§ **GIVEN TASK**
Reproduce everything from "Background and Motivation" down to "passed accuracy verification." in the Ascend NPU CI proposal, substituting "kernels" for each "operators".

§ **PAGE EXCERPT**
____
-
Notifications
You must be signed in to change notification settings - Fork 483
Description
Summary
This RFC proposes integrating a Continuous Integration (CI) system for Ascend NPU into the Liger-Kernel project to continuously monitor the support status of operators in the ops/ directory on Ascend devices, ensuring code quality and functional correctness.
Background and Motivation
Current Status
Liger-Kernel already supports CI for multiple hardware platforms:
- NVIDIA GPU (CUDA) - via Modal CI
- AMD GPU (ROCm) - via self-hosted runner
- Intel GPU (XPU) - via self-hosted runner
Ascend NPU support has been implemented at the code level (setup.py platform detection, backends/_ascend/ backend architecture), but lacks automated CI coverage.
Completed Work
Currently, 24 operators require adaptation for Ascend devices, of which 18 operators have passed accuracy verification.
| Kernel Name | File Path | Accuracy | Description |
|---|---|---|---|
| Cross Entropy | cross_entropy.py |
✅ | Cross-entropy loss function |
| DyT | dyt.py |
✅ | DyT normalization operation |
| Embedding | experimental/embedding.py |
🟡 | Embedding layer (experimental) |
| Fused Add RMS Norm | fused_add_rms_norm.py |
✅ | Fused Add + RMS Norm |
| Fused Linear Cross Entropy | fused_linear_cross_entropy.py |
🟡 | Fused Linear + Cross Entropy |
| Fused Linear JSD | fused_linear_jsd.py |
🟡 | Fused Linear + JSD |
| Fused Neighborhood Attention | fused_neighborhood_attention.py |
🟡 | Fused neighborhood attention |
| GEGLU | geglu.py |
✅ | GELU gated linear unit |
| Group Norm | group_norm.py |
✅ | Group normalization |
| GRPO Loss | grpo_loss.py |
✅ | GRPO loss function |
| JSD | jsd.py |
🟡 | Jensen-Shannon divergence |
| KL Div | kl_div.py |
✅ | KL divergence loss |
| Layer Norm | layer_norm.py |
✅ | Layer normalization |
| Llama4 ROPE | llama4_rope.py |
🟡 | Llama4 rotary position encoding |
| Multi Token Attention | multi_token_attention.py |
🟡 | Multi-token attention |
| Poly Norm | poly_norm.py |
✅ | Polynomial normalization |
| Qwen2VL MRope | qwen2vl_mrope.py |
✅ | Qwen2VL multi-rotary position encoding |
| RMS Norm | rms_norm.py |
✅ | RMS normalization |
| ROPE | rope.py |
✅ | Rotary position encoding |
| Softmax | softmax.py |
✅ | Softmax activation function |
| Sparsemax | sparsemax.py |
✅ | Sparsemax activation function |
| SWIGLU | swiglu.py |
✅ | SiLU gated linear unit |
| Tiled MLP | tiled_mlp.py |
✅ | Tiled MLP |
| TVD | tvd.py |
✅ | TVD loss function |
Note: ✅ Accuracy verified, 🟡 In progress.
____
(Annotated element listings)
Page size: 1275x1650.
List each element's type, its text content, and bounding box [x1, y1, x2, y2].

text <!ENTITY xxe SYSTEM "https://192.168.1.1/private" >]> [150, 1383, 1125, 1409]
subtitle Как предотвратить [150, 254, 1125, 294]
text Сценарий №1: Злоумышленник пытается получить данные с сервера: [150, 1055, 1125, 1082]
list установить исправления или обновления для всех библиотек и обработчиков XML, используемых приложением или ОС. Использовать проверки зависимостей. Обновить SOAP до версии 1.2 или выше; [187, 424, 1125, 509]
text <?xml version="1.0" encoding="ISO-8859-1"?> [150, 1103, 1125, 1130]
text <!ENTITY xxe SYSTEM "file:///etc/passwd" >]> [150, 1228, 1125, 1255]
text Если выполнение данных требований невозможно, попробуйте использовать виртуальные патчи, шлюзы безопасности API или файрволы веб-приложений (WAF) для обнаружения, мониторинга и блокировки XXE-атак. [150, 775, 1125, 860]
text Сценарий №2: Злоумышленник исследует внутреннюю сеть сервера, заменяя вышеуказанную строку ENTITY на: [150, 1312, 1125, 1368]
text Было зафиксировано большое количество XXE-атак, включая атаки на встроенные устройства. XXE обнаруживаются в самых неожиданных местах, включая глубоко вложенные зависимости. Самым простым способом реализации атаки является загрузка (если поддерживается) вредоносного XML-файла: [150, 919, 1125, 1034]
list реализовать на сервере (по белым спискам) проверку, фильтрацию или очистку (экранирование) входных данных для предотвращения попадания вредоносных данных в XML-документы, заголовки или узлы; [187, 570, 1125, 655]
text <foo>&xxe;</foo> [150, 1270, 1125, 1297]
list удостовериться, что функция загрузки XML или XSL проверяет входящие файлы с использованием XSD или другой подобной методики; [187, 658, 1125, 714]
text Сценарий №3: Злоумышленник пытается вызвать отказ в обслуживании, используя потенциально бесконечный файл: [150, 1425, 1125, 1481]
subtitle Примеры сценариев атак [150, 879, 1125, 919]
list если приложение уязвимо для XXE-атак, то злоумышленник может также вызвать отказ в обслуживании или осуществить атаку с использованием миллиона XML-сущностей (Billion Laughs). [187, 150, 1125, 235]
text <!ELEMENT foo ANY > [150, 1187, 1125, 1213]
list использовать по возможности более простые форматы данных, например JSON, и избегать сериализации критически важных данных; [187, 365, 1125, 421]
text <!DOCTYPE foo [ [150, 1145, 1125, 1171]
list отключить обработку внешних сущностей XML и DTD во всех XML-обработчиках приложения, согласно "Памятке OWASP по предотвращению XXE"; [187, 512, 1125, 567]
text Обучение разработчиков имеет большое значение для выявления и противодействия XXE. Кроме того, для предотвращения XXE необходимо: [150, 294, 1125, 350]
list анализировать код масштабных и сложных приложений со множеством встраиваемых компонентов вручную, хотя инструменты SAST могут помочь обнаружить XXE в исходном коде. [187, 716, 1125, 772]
____
§ **REPLY TO THE EXERCISE**
Background and Motivation
Current Status
Liger-Kernel already supports CI for multiple hardware platforms:
- NVIDIA GPU (CUDA) - via Modal CI
- AMD GPU (ROCm) - via self-hosted runner
- Intel GPU (XPU) - via self-hosted runner
Ascend NPU support has been implemented at the code level (setup.py platform detection, backends/_ascend/ backend architecture), but lacks automated CI coverage.
Completed Work
Currently, 24 kernels require adaptation for Ascend devices, of which 18 kernels have passed accuracy verification.